### Entries provided
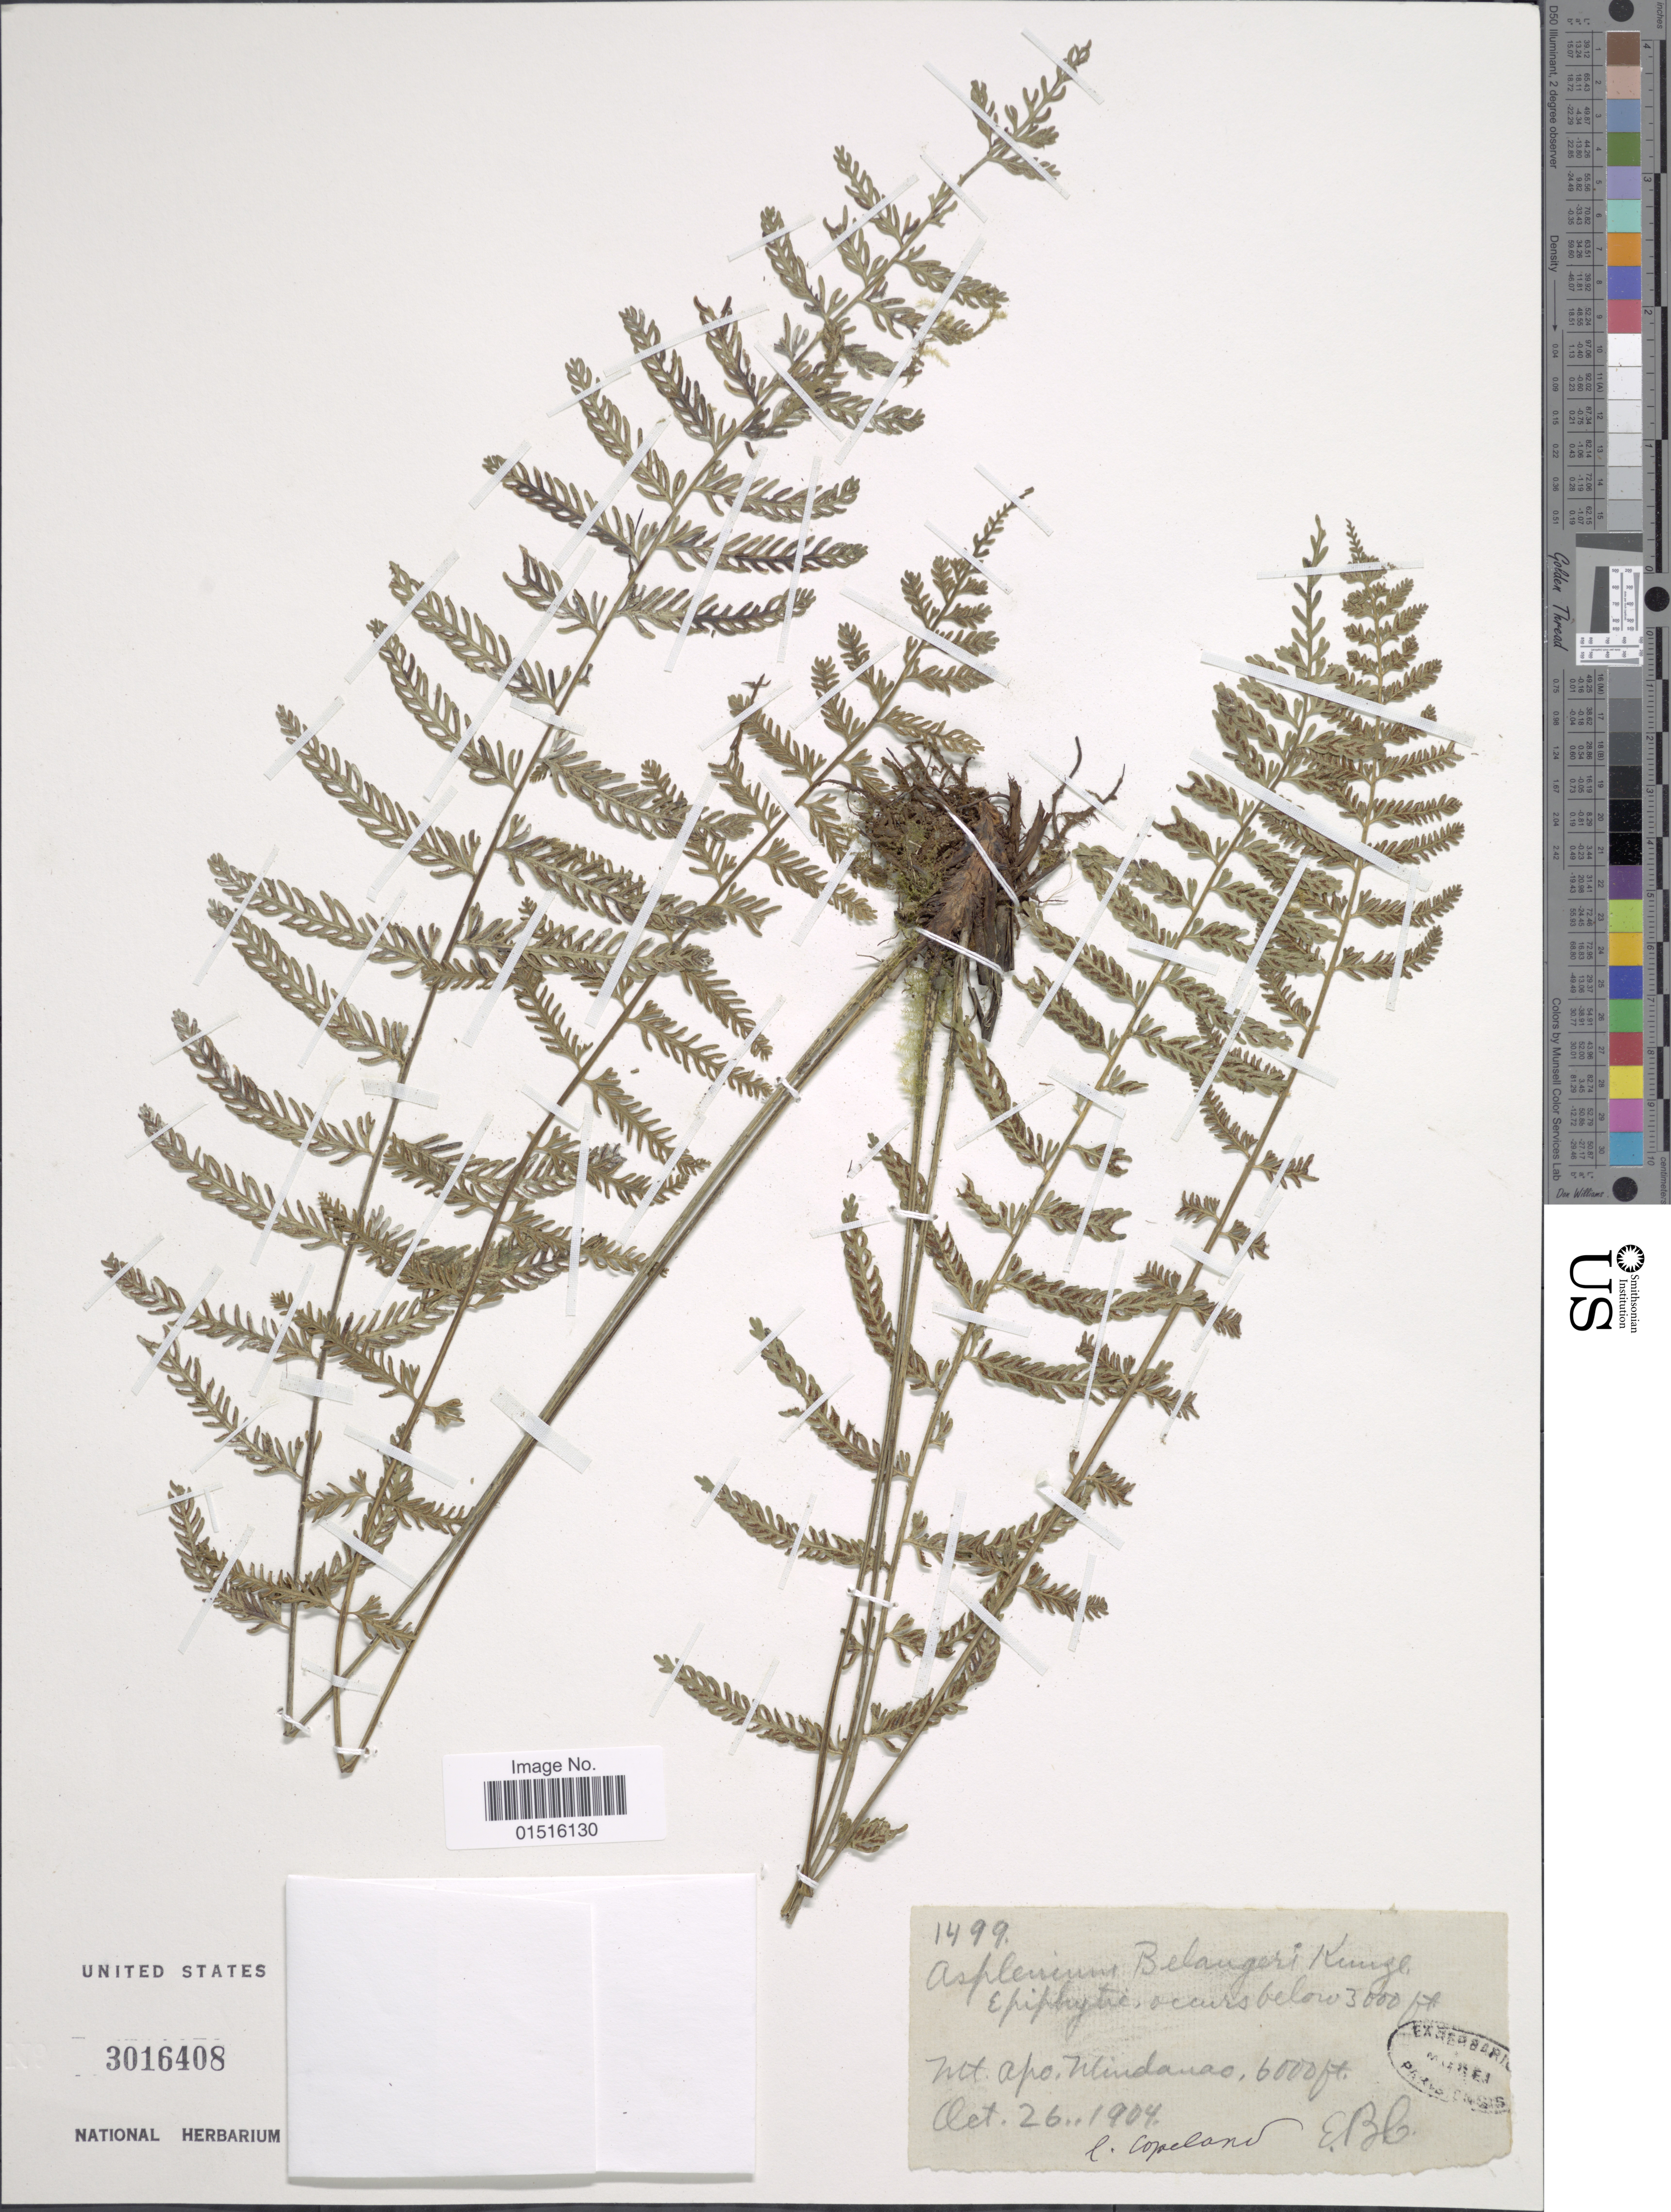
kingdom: Plantae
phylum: Tracheophyta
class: Polypodiopsida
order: Polypodiales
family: Aspleniaceae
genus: Asplenium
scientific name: Asplenium belangeri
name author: Bory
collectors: E. B. Copeland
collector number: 1499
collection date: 1904-10-26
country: Philippines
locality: Mt, Apo, Mindanao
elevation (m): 1829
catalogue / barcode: US 3016408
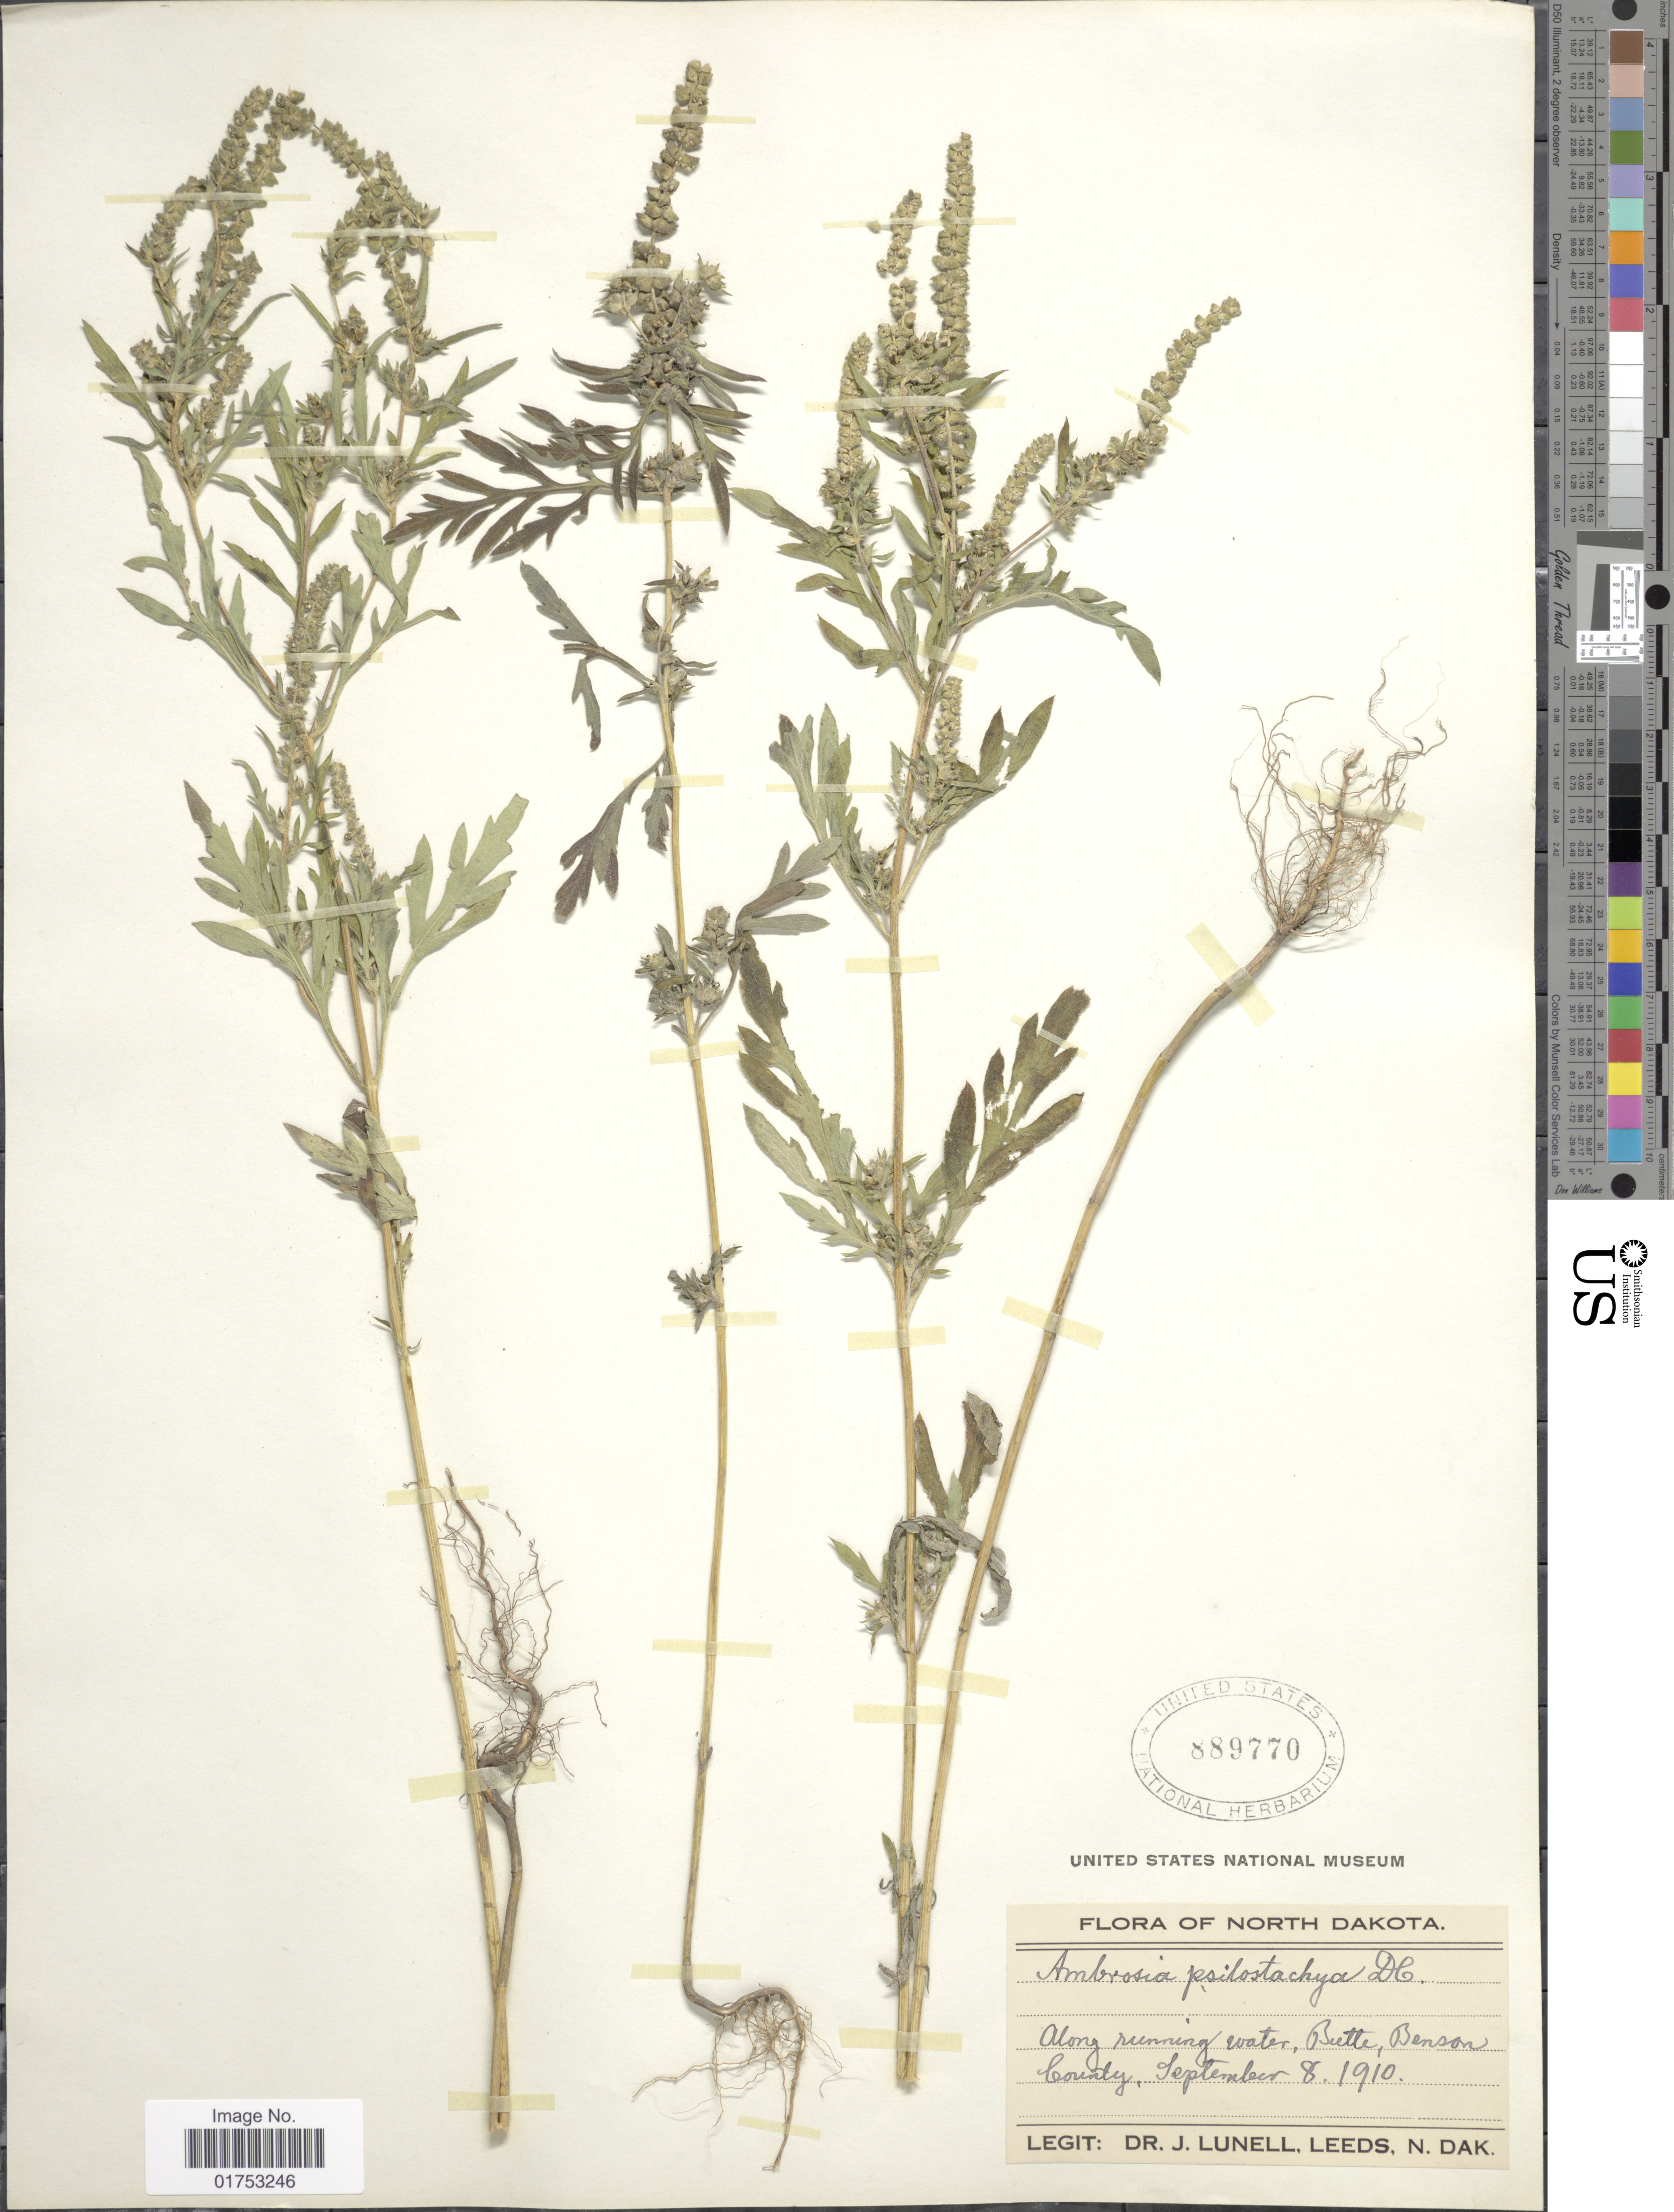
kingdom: Plantae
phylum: Tracheophyta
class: Magnoliopsida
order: Asterales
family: Asteraceae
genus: Ambrosia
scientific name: Ambrosia artemisiifolia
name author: L.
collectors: J. Lunell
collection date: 1910-09-08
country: United States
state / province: North Dakota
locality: Along running water, Butte, Benson County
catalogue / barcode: US 889770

### Short problem
Copy the lines of both items with "collectors" renamed to "collected by" and everything else unchanged. Leave out the pictures.

### Task result
kingdom: Plantae
phylum: Tracheophyta
class: Polypodiopsida
order: Polypodiales
family: Aspleniaceae
genus: Asplenium
scientific name: Asplenium belangeri
name author: Bory
collected by: E. B. Copeland
collector number: 1499
collection date: 1904-10-26
country: Philippines
locality: Mt, Apo, Mindanao
elevation (m): 1829
catalogue / barcode: US 3016408
kingdom: Plantae
phylum: Tracheophyta
class: Magnoliopsida
order: Asterales
family: Asteraceae
genus: Ambrosia
scientific name: Ambrosia artemisiifolia
name author: L.
collected by: J. Lunell
collection date: 1910-09-08
country: United States
state / province: North Dakota
locality: Along running water, Butte, Benson County
catalogue / barcode: US 889770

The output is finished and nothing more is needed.